Marcus L. Rowland
Copyright © 1998, portions Copyright © 1993-7
This rules change is added to FF V onwards, and can be retrofitted to earlier versions without problems:
OPTIONAL RULE: Adding Skills Below Base Values
Under the usual rule, additional skills based on high characteristics cost more than skills based on low characteristics.
Optionally, the referee may allow adventurers to add skills at less than base value with an appropriately reduced bonus point cost. By the time the skill reaches base value it will cost much more than the usual method, but this allows players to spread the cost over several adventures.
For instance, a character with MIND  might add Marksmanship  for 6 points, rather than Marksmanship  for 12 points; just enough to shoot for the pot, not to shoot for the British Olympic team.
Once acquired such skills can only be improved by the normal process, and one point at a time.
Referees are advised to limit the number of below-base skills acquired to MIND/2; once skills are up to the usual base value they don't count towards this limit. The "difficult skills" described in section 1.3.5 may not be acquired this way.
This rules change was suggested by Joerg Baumgartner.
Previous Rules Changes
Forgotten Futures III
The list of films in FF3 omits another version of The Lost World (1992, Harmony Gold Pictures), which is distributed as "Jurassic Adventures - The Lost World". There are some changes to the plot;
Not even a turkey; it's bad, but not so bad it's funny or memorable! On the other hand, it is genuinely based on Doyle's book and acknowledges the fact; the Jurassic Park sequel of the same name takes the names of some minor characters and its general background from Doyle, but makes no acknowledgement of this rather important source.
Forgotten Futures I
Another VERY tiny glitch in the Worldbook for the first FF collection; the Timeline shows China joining the A.B.C twice, in 1964 and 1967! The "explanation" is simple:
After China joined, the Peoples Revolutionary Democratic Front seized power in 1966; they were politically opposed to the free movement of 'digs, and withdrew from the A.B.C.Thanks to Paolo Marino for spotting the duplicated entry.
China's economy promptly collapsed, and the PRDF was ousted and replaced by a pro-A.B.C. anarcho-syndicalist government in 1967, who promptly rejoined the A.B.C.
Chris Williams has discovered an article which may have been a source of ideas for With The Night Mail; "With Her Majesty's Mails to Ireland", by Edward John Hart, appeared in The Strand Magazine in April 1895 and is an account of a mail packet journey from Holyhead to Kingstown. There are some very striking similarities, and I hope to add it to the Forgotten Futures Library collection eventually.

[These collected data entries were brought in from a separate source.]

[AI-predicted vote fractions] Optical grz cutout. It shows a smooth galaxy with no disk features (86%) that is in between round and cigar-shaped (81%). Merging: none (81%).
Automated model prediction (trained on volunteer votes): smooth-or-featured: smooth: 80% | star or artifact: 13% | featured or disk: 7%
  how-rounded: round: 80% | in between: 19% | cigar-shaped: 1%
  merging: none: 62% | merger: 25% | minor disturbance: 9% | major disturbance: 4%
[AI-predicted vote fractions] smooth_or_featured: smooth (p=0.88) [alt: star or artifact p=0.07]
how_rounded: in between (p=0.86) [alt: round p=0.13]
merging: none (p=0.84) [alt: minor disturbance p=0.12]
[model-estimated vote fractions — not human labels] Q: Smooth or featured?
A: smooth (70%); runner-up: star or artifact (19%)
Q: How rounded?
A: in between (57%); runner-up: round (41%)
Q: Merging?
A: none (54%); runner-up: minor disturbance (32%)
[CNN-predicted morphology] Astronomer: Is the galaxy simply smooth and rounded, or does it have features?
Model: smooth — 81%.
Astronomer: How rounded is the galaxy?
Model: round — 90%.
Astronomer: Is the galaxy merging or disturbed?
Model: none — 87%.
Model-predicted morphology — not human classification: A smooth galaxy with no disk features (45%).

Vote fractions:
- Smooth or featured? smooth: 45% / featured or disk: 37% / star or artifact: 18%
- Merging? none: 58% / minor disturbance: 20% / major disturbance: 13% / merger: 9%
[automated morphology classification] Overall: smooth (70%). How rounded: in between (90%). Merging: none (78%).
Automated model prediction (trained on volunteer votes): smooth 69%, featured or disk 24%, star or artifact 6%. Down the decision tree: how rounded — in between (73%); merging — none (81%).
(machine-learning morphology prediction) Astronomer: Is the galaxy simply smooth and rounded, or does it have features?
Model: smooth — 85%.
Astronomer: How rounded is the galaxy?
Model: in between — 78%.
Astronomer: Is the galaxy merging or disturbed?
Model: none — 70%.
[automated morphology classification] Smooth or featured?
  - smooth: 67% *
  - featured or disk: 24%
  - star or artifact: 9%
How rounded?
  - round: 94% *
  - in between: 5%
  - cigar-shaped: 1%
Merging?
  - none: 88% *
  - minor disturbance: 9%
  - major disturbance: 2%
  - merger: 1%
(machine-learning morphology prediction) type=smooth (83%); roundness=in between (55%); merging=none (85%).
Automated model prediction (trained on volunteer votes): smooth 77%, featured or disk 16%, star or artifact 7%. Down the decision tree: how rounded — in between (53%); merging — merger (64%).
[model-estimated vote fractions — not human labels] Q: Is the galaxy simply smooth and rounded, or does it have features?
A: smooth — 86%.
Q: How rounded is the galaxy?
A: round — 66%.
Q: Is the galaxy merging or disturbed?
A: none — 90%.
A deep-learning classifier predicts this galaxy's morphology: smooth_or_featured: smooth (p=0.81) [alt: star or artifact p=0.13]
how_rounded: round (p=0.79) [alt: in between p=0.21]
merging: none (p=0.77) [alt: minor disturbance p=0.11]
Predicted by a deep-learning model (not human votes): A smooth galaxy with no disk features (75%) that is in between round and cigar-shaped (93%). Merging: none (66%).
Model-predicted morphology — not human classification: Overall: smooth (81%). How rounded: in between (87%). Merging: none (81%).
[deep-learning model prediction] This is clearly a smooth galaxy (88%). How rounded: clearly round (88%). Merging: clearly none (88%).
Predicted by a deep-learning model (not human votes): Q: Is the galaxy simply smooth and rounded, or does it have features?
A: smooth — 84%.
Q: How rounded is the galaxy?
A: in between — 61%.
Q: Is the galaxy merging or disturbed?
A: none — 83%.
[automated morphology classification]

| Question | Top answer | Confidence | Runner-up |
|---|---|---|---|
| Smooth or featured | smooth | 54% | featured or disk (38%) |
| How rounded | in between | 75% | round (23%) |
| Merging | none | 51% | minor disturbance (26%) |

A:Yes, provided you don't charge for it, but please read the copyright terms and let me know what you are doing. This also applies to translations etc.
A: Two of the collections are set in worlds in which psychic phenomena occur, and there are some magic rules in FF4. It's unlikely that there will ever be a "pure" fantasy version of Forgotten Futures, but a collection based on Victorian and Edwardian fantasies for children is a possibility. If I can find some suitable material I may look at this eventually, but no earlier than FF8 or 9.
Any superhero stories that are even remotely useful for RPG purposes are covered by copyright and/or trademark laws, either of the original story or subsequent material such as comics or films. For example, the first Superman story appeared nearly sixty years ago, but if DC stopped publishing Superman tomorrow the copyright would continue until at least 2067! If you know of an exception, please tell me about it.
Having said this, I should add that I like superhero stories and RPGs, and have considered writing a worldbook based on my own stories (in Temps and Eurotemps, published by Roc UK), changing the background to avoid copyright problems. If you like this idea, comment when you register.
A: When I designed this game it seemed a good idea to give players a few points to spread around a limited range of characteristics and broadly-defined skills, rather than a large number of points and a lot of very specific skills. This is one reason why character generation is very fast for a points-based game.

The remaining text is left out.